Loop over the prefixes instead.
If the current prefix is a string, check if the message starts with it and remove it from the message.
If it's a regexp, test if the regex matches and remove the matching parts

fix: implement a proper way to get the sessionID

This is a follow-up issue to #34.
In 3 months time the msgroom server has seemingly changed a bit.
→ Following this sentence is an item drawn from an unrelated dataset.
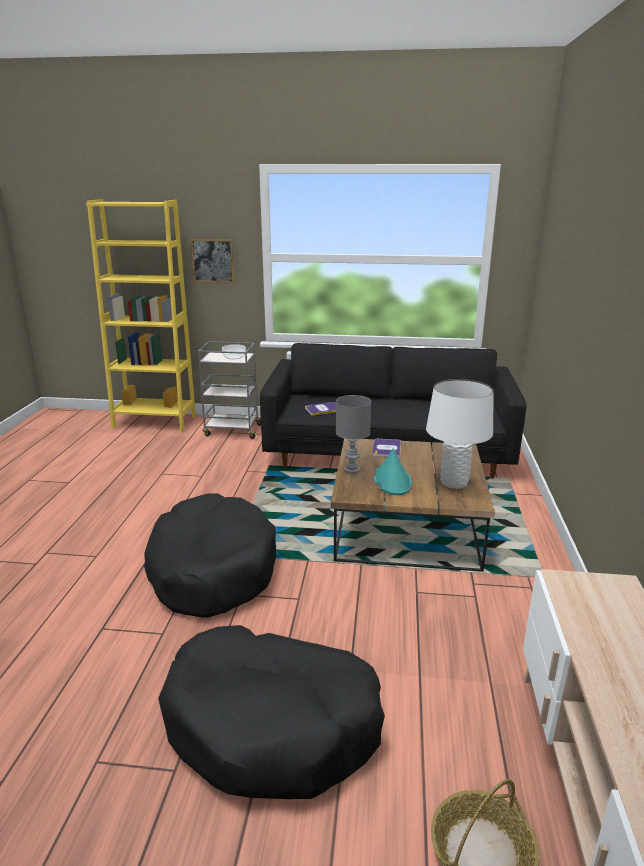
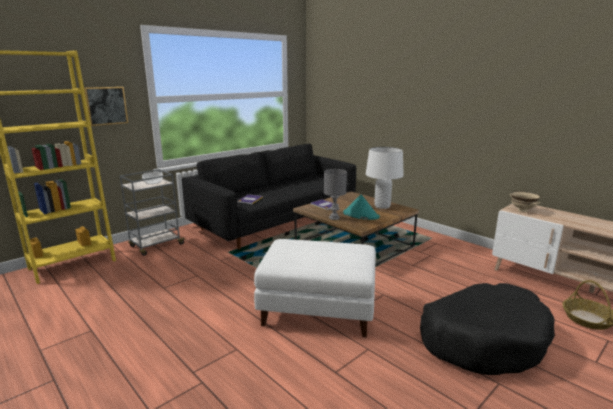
camera: 50 degrees left, 5 degrees down
(211, 569) = (319, 309): black dog bed -> white ottoman
(580, 592) = (522, 210): none -> beige bowl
For example, I recall seeing a werror in the console sent by the server saying You are doing this too much - please wait a while ago.
I also recall seeing another bot written in python which seemingly got the session ID from an event.
I need to investigate this further because the hack to get the sessionID is pretty janky and barely works.
Turns out I didn't account for people getting the session ID when blockSelf is off.

Thanks to Kelbaz for reporting the issue.

feat: protect users against ReDoS

ReDoS vulnerabilities are a serious problem and people using regex prefixes could fall victim to this.
I want to protect people against this by checking for ReDoS vulnerabilities in the background using recheck.

It does add an extra dependency though.
Do or don't?

Metadata for commandMaps

Right now a commandMap cannot have a description of its own.
Solution?

client.commands.thing = {
  undefined: { handler: ... },
  subcommand: { handler: ... },
}

Will turn into

client.commands.thing = {
  description: ...,
  aliases: [...],
  handler: () => "some thing",
  subcommands: {
    undefined: { handler: ... },
    subcommand: { handler: ... },
  }
}

I don't know for sure if this is a proper solution though.
Any feedback is greatly appreciated!

Allow any capitalization for commands

If a command ask gets registered, then %ask something and %ASK something and %aSK something should also lead to that command. There have been some cases of people using %ASK A CAPITALIZED QUESTION, so I think it makes sense.